ABOUT THIS TASK. Find the string "UIView" in the data, and copy out each line that has it.

╭─ SUPPLIED DATA

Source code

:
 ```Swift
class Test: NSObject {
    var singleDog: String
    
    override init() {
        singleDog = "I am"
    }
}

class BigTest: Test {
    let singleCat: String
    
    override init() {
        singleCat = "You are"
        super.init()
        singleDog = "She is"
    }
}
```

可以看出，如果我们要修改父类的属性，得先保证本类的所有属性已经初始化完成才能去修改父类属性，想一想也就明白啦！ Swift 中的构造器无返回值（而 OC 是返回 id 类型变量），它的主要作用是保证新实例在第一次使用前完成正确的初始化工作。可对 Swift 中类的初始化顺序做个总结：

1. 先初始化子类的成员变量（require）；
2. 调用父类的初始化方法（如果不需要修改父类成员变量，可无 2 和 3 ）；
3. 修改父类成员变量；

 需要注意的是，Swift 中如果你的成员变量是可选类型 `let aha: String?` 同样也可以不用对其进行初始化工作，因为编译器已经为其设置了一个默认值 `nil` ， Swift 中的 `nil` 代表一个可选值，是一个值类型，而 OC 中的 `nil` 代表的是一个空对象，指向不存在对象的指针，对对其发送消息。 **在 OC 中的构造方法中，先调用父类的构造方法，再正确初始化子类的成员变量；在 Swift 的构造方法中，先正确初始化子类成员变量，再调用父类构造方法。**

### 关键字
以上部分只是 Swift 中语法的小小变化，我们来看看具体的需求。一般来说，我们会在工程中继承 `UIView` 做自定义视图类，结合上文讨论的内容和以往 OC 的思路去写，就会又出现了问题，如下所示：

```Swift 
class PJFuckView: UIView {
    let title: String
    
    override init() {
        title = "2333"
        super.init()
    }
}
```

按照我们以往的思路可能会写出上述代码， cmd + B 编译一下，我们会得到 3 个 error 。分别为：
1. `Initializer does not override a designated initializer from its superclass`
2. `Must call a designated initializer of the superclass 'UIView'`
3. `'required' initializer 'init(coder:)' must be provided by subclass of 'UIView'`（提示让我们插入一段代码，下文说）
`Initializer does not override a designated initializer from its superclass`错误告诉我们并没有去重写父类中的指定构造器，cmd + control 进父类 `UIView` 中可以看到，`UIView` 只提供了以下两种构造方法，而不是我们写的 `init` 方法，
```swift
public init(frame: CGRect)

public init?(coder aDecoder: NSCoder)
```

╰─

REPLY.
以上部分只是 Swift 中语法的小小变化，我们来看看具体的需求。一般来说，我们会在工程中继承 `UIView` 做自定义视图类，结合上文讨论的内容和以往 OC 的思路去写，就会又出现了问题，如下所示：
class PJFuckView: UIView {
2. `Must call a designated initializer of the superclass 'UIView'`
3. `'required' initializer 'init(coder:)' must be provided by subclass of 'UIView'`（提示让我们插入一段代码，下文说）
`Initializer does not override a designated initializer from its superclass`错误告诉我们并没有去重写父类中的指定构造器，cmd + control 进父类 `UIView` 中可以看到，`UIView` 只提供了以下两种构造方法，而不是我们写的 `init` 方法，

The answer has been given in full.